In the Proctor case, I suggested that, if Heiner has been overruled, it should nevertheless be regarded as effective in any instance wliere it had thus been relied upon. The rational basis for judicial reluctance to overrule a gravely unsound decision, with not only prospective3 but also retroactive effect, would cease to exist if stare decisis were treated, in that way, solely as a sort of estoppel doctrine.4 Except when a person has detrimentally changed his position because of his knowledge of a decision, I can see no valid reason for adhering to a precedent when, upon subsequent reflection, it shows up as ill-considered and unwise. To assume, without opportunity to prove the contrary, that men have so changed their position — have acted or been inactive because they had in mind a court’s decision — and, on that ground, to refuse to wipe it out, no matter how erroneous, does not seem to me to be an intelligent method of administering justice. For it is difficult not to agree, with reference to most of the conduct of the great majority of men, with the following comment by John Chipman Gray, a profound legal thinker and experienced practical lawyer: “Practically, in its application to actual affairs, for most of the laity, the law, except for a few crude notions of the equity involved in some of its general applications, is all ex post facto. When a man marries, or enters into a partnership, or engages in any other transaction, he has the vaguest possible idea of the law governing the situation, and, with our complicated system of jurisprudence, it is impossible it should be otherwise. If he delayed to make a contract or do an act until he understood exactly all the consequences it involved, the contract would never be made or the act done. Now the law of which a man has no knowledge is the same to him as if it did not exist.”5
In my dissent in Proctor, I suggested that the burden of showing reliance on Heiner should be on the taxpayer. But now (reverting to an earlier suggestion6) I think it would be more fair, if Heiner has been overruled, to remand with directions that the burden of proof on the issue of reliance should rest on the government.

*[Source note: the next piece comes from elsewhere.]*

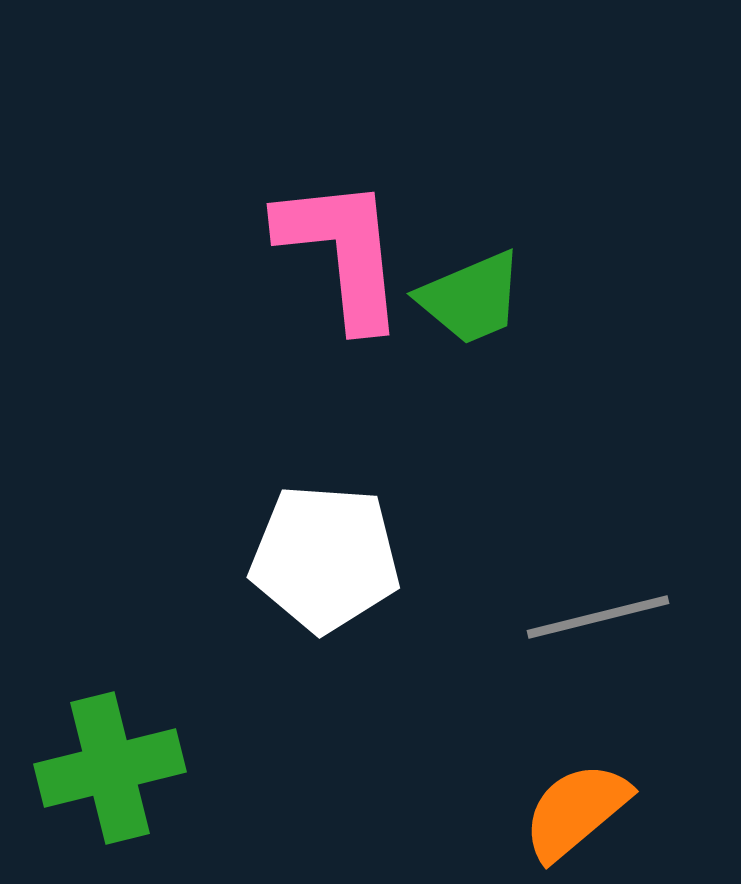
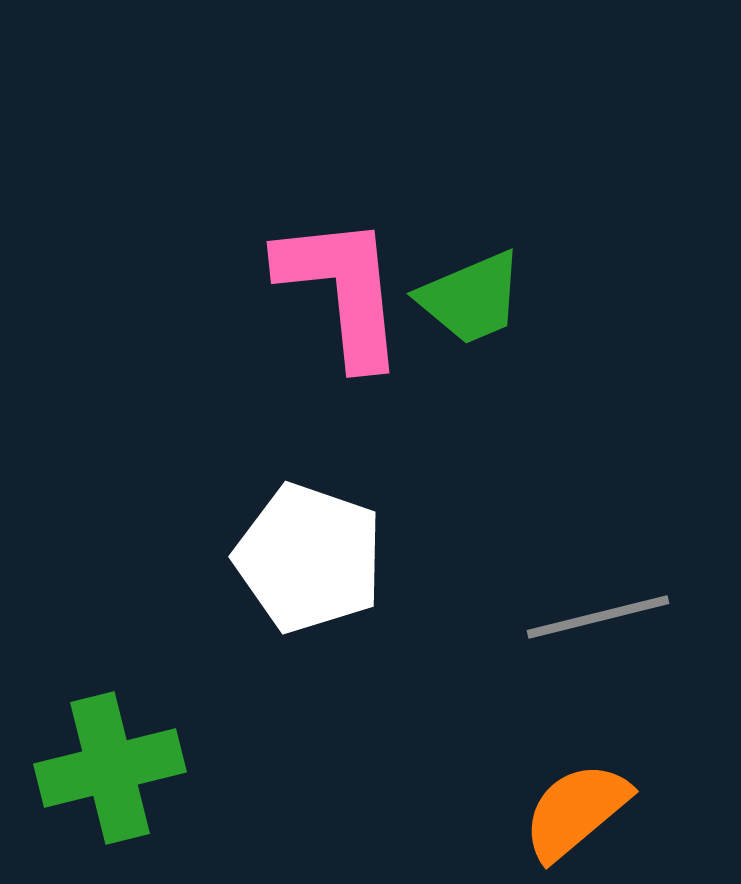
pink L-shape: moved 38 px down
white pentagon: moved 16 px left; rotated 15 degrees clockwise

 See Note, 40 Ill.L.Rev.1945, 285, 289.

 I except cases like United States v. Rubenstein, 2 Cir., 151 F.2d 915.

 As to prospective overruling of an unsound decision, see Wigmoro, Problems of Law, 79, 80; Great Northern R. Co. v. Sunburst Oil & Refining Co., 287 U.S. 358, 365, 53 S.Ct. 145, 77 L.Ed. 360, 85 A.L.R. 254; People v. Maughs, 149 Cal. 253, 86 P. 187; People v. Ryan, 152 Cal. 364, 92 P. 853; In re Marine Harbor Properties, 2 Cir., 125 F.2d 296, 300, note 2; cf. Warring v. Colpoys, 74 App.D.C. 303, 122 F.2d 642, 645, 136 A.L.R. 1025; Moore and Ogleby, The Supreme Court, Stare Decisis and Daw of the Case, 21 Tex.Law Rev., 1943, 514.

 Cf. Oliver Co. v. Louisville Realty Co., 156 Ky. 628, 161 S.W. 570, 51 L. R.A.,N.S., 293, 300-302, Ann.Cas.l915C, 565; Neff v. George, 361 Ill. 306, 4 N. E.2d 388, 391; 21 C.J.S., Courts, § 193, p. 326.

 Gray, The Nature and Sources of Law (1921) § 225. See also Aero Spark Plug Co. v. B. G. Corporation, 2 Cir., 130 F.2d 290, 297, 298.
As to the ethical aspects of stare de-cisis — the social value of not defeating the “expectation” of persons who have relied upon precedents — see Cohen, Transcendental Nonsense and The Functional Approach, 35 Col.L.Rcv. (1935) 809, 840, 841; cf. Kessler, Theoretic Bases of Law, 9 Un. of Chicago L.Rev. (1941) 98, 106, 107.

 Aero Spark Plug v. B. G. Corporation, 2 Cir., 130 F.2d 290, at page 298.